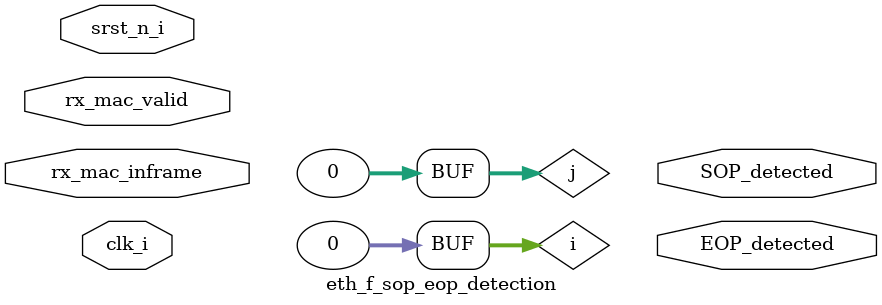
<source format=sv>


module eth_f_sop_eop_detection # (
parameter       INFRAME  = 0

)( 


input logic [INFRAME-1:0]      rx_mac_inframe,
input logic                    rx_mac_valid,
input logic                    clk_i,
input logic                    srst_n_i,

output logic[INFRAME-1:0]              SOP_detected,
output logic[INFRAME-1:0]              EOP_detected

);


integer i,j;
logic rx_mac_inframe_d;

always @(*) begin
  for (i=0; i<INFRAME; i=i+1)begin
    if ((rx_mac_valid == 1'b1 ))
         SOP_detected[i] = (i!=0) ? (rx_mac_inframe[i] & ~rx_mac_inframe[i-1]) : (rx_mac_inframe[0] & ~ rx_mac_inframe_d);
		else 
	      SOP_detected[i] = 'h0;	
    end
   end   

always @(posedge clk_i ) begin
  if (~srst_n_i)
   rx_mac_inframe_d <= 1'b0;
  else if(rx_mac_valid) 
   rx_mac_inframe_d <= rx_mac_inframe[INFRAME -1];
end

always @(* ) begin
for (j=0; j<INFRAME; j=j+1)begin
    if (rx_mac_valid == 1'b1 )
         EOP_detected[j] = (j!=0) ? (~rx_mac_inframe[j] & rx_mac_inframe[j-1]) : (~rx_mac_inframe[0] & rx_mac_inframe_d);
	 else
	    EOP_detected[j] = 'h0;
    end
   end   


endmodule






               
                                        
















`ifdef QUESTA_INTEL_OEM
`pragma questa_oem_00 "Jbn39HeDxGqNcYGZOx4Z9ucCs2oEh/b8uMkRaNvB5DRjzJrJYrpJKWFCISE85ii6tH9zuuCEo6X0af6OauTQ+Ozwk1tsZmSo/aK9UOYVqiI4L0mMLnnDyFPJBEUN+znp6d+oie84TxrwJugN/66eG6ek4cTulks0EXWtTfhwKcotsw0Xz4/SS3GVym/4tne0z9smydSL74/eJ6ocrXzqMjpfEjy1qL7mzZl6AEz+onqmPuOQIcU/Xp6E0p7qDdOJkDs2CVy9Rr8vsaQPTDh5LaX9f/LkcvGATPR+0AYnR1xgtQeI7rs17rLP6ljwNk/m/V2Tmc0Shc7Eno72b/eDRMpRAJ5QKDZfsjHxtg3ZU+npNSEVVC4YKw25JeI3MjqcGXrUaIwt0kfSwEQHvfueF3xg/y3mK+pNjaCWG863/sWVekNcrJpD7xf3hchqFT4SLUbmbYNccLgFqs2DVo+T+8HuNir7Kdgmtu2xGl+tnfZEbLYxtng8OHxKx/PiauebQOc6CYAEzIO1ZZPI1kWBxPvpzSUdb0Xn0Vgmgd8ucJ6W/qepKWz+uphSLdOsgZtQ3yaPV8GLDjHh7YYbKXCusGm4rnuuFIwGPpqijpdKxpuM0dL+IUeq8OYBogmCrVPBJ95pIDO/zQh+iQNlqZI58HrK4P3zsVfkyeOZyYBhg57EPwWepfrP12tlv3rBhwxZaiKBitvlrtRzuhnxfCumXvvAy+jwJD82tqSbVw0UaeTDAh6ouou6CoQiZIYI0qzKvC1WCHkb0KsAR6WPzTEGbYrf7oeFi9lewzfHALURhRQ9KKBEAHRmDvaor6wjo5dBk17ZMSClG37CHlPi/lW+DcNVJHOewfT3AnpvdB9iwIMEgeus19M9TH8rLEkIy+h1m3lunjzoHOJwAGxAoLp5bq/D9joIHIEZUnlw7UnqAV7aKO9aHRYSSfke1e/M4054ymkz+vG7j6a+hWCfOQQBFkCz41RZj+5lL//Vnekgi6PSzDermP1NHg0LC+PSImCz"
`endif
</source>
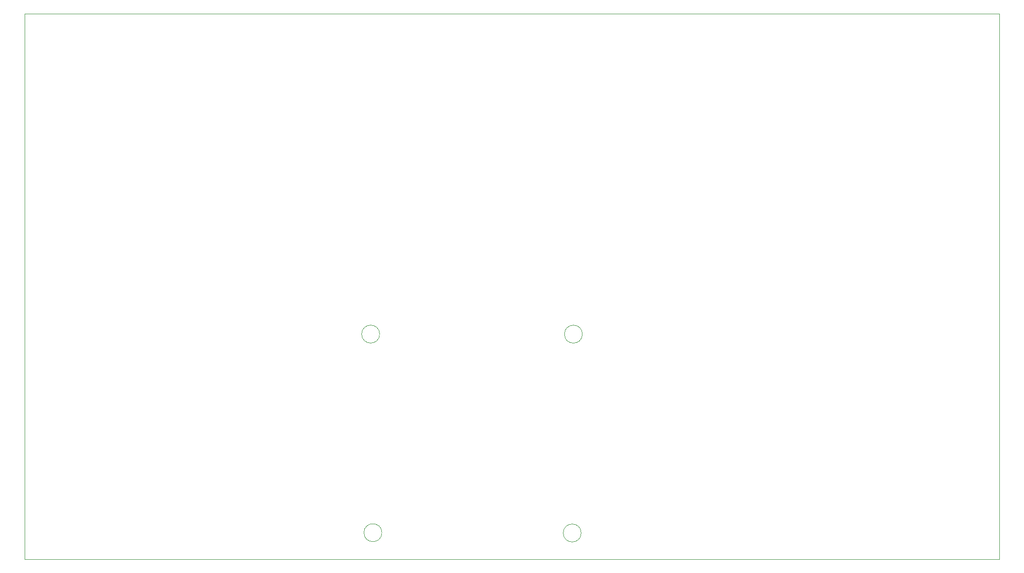
<source format=gbr>
%TF.GenerationSoftware,KiCad,Pcbnew,(5.1.7)-1*%
%TF.CreationDate,2023-02-24T20:45:29+00:00*%
%TF.ProjectId,quizbuzzer,7175697a-6275-47a7-9a65-722e6b696361,V0.1.0*%
%TF.SameCoordinates,Original*%
%TF.FileFunction,Profile,NP*%
%FSLAX46Y46*%
G04 Gerber Fmt 4.6, Leading zero omitted, Abs format (unit mm)*
G04 Created by KiCad (PCBNEW (5.1.7)-1) date 2023-02-24 20:45:29*
%MOMM*%
%LPD*%
G01*
G04 APERTURE LIST*
%TA.AperFunction,Profile*%
%ADD10C,0.050000*%
%TD*%
G04 APERTURE END LIST*
D10*
X32950000Y-13410000D02*
X32950000Y-110940000D01*
X206970000Y-13410000D02*
X32950000Y-13410000D01*
X206970000Y-110940000D02*
X206970000Y-13410000D01*
X32950000Y-110940000D02*
X206970000Y-110940000D01*
X96340000Y-70690000D02*
G75*
G03*
X96340000Y-70690000I-1600000J0D01*
G01*
X132530000Y-70700000D02*
G75*
G03*
X132530000Y-70700000I-1600000J0D01*
G01*
X96740000Y-106200000D02*
G75*
G03*
X96740000Y-106200000I-1600000J0D01*
G01*
X132320000Y-106250000D02*
G75*
G03*
X132320000Y-106250000I-1600000J0D01*
G01*
M02*

</source>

• _What you need to do_: Leave every image out and retype the entries above word for word.

• _Task result_:
<source format=sv>


module eth_f_sop_eop_detection # (
parameter       INFRAME  = 0

)( 


input logic [INFRAME-1:0]      rx_mac_inframe,
input logic                    rx_mac_valid,
input logic                    clk_i,
input logic                    srst_n_i,

output logic[INFRAME-1:0]              SOP_detected,
output logic[INFRAME-1:0]              EOP_detected

);


integer i,j;
logic rx_mac_inframe_d;

always @(*) begin
  for (i=0; i<INFRAME; i=i+1)begin
    if ((rx_mac_valid == 1'b1 ))
         SOP_detected[i] = (i!=0) ? (rx_mac_inframe[i] & ~rx_mac_inframe[i-1]) : (rx_mac_inframe[0] & ~ rx_mac_inframe_d);
		else 
	      SOP_detected[i] = 'h0;	
    end
   end   

always @(posedge clk_i ) begin
  if (~srst_n_i)
   rx_mac_inframe_d <= 1'b0;
  else if(rx_mac_valid) 
   rx_mac_inframe_d <= rx_mac_inframe[INFRAME -1];
end

always @(* ) begin
for (j=0; j<INFRAME; j=j+1)begin
    if (rx_mac_valid == 1'b1 )
         EOP_detected[j] = (j!=0) ? (~rx_mac_inframe[j] & rx_mac_inframe[j-1]) : (~rx_mac_inframe[0] & rx_mac_inframe_d);
	 else
	    EOP_detected[j] = 'h0;
    end
   end   


endmodule






               
                                        
















`ifdef QUESTA_INTEL_OEM
`pragma questa_oem_00 "Jbn39HeDxGqNcYGZOx4Z9ucCs2oEh/b8uMkRaNvB5DRjzJrJYrpJKWFCISE85ii6tH9zuuCEo6X0af6OauTQ+Ozwk1tsZmSo/aK9UOYVqiI4L0mMLnnDyFPJBEUN+znp6d+oie84TxrwJugN/66eG6ek4cTulks0EXWtTfhwKcotsw0Xz4/SS3GVym/4tne0z9smydSL74/eJ6ocrXzqMjpfEjy1qL7mzZl6AEz+onqmPuOQIcU/Xp6E0p7qDdOJkDs2CVy9Rr8vsaQPTDh5LaX9f/LkcvGATPR+0AYnR1xgtQeI7rs17rLP6ljwNk/m/V2Tmc0Shc7Eno72b/eDRMpRAJ5QKDZfsjHxtg3ZU+npNSEVVC4YKw25JeI3MjqcGXrUaIwt0kfSwEQHvfueF3xg/y3mK+pNjaCWG863/sWVekNcrJpD7xf3hchqFT4SLUbmbYNccLgFqs2DVo+T+8HuNir7Kdgmtu2xGl+tnfZEbLYxtng8OHxKx/PiauebQOc6CYAEzIO1ZZPI1kWBxPvpzSUdb0Xn0Vgmgd8ucJ6W/qepKWz+uphSLdOsgZtQ3yaPV8GLDjHh7YYbKXCusGm4rnuuFIwGPpqijpdKxpuM0dL+IUeq8OYBogmCrVPBJ95pIDO/zQh+iQNlqZI58HrK4P3zsVfkyeOZyYBhg57EPwWepfrP12tlv3rBhwxZaiKBitvlrtRzuhnxfCumXvvAy+jwJD82tqSbVw0UaeTDAh6ouou6CoQiZIYI0qzKvC1WCHkb0KsAR6WPzTEGbYrf7oeFi9lewzfHALURhRQ9KKBEAHRmDvaor6wjo5dBk17ZMSClG37CHlPi/lW+DcNVJHOewfT3AnpvdB9iwIMEgeus19M9TH8rLEkIy+h1m3lunjzoHOJwAGxAoLp5bq/D9joIHIEZUnlw7UnqAV7aKO9aHRYSSfke1e/M4054ymkz+vG7j6a+hWCfOQQBFkCz41RZj+5lL//Vnekgi6PSzDermP1NHg0LC+PSImCz"
`endif
</source>
<source format=gbr>
%TF.GenerationSoftware,KiCad,Pcbnew,(5.1.7)-1*%
%TF.CreationDate,2023-02-24T20:45:29+00:00*%
%TF.ProjectId,quizbuzzer,7175697a-6275-47a7-9a65-722e6b696361,V0.1.0*%
%TF.SameCoordinates,Original*%
%TF.FileFunction,Profile,NP*%
%FSLAX46Y46*%
G04 Gerber Fmt 4.6, Leading zero omitted, Abs format (unit mm)*
G04 Created by KiCad (PCBNEW (5.1.7)-1) date 2023-02-24 20:45:29*
%MOMM*%
%LPD*%
G01*
G04 APERTURE LIST*
%TA.AperFunction,Profile*%
%ADD10C,0.050000*%
%TD*%
G04 APERTURE END LIST*
D10*
X32950000Y-13410000D02*
X32950000Y-110940000D01*
X206970000Y-13410000D02*
X32950000Y-13410000D01*
X206970000Y-110940000D02*
X206970000Y-13410000D01*
X32950000Y-110940000D02*
X206970000Y-110940000D01*
X96340000Y-70690000D02*
G75*
G03*
X96340000Y-70690000I-1600000J0D01*
G01*
X132530000Y-70700000D02*
G75*
G03*
X132530000Y-70700000I-1600000J0D01*
G01*
X96740000Y-106200000D02*
G75*
G03*
X96740000Y-106200000I-1600000J0D01*
G01*
X132320000Y-106250000D02*
G75*
G03*
X132320000Y-106250000I-1600000J0D01*
G01*
M02*

</source>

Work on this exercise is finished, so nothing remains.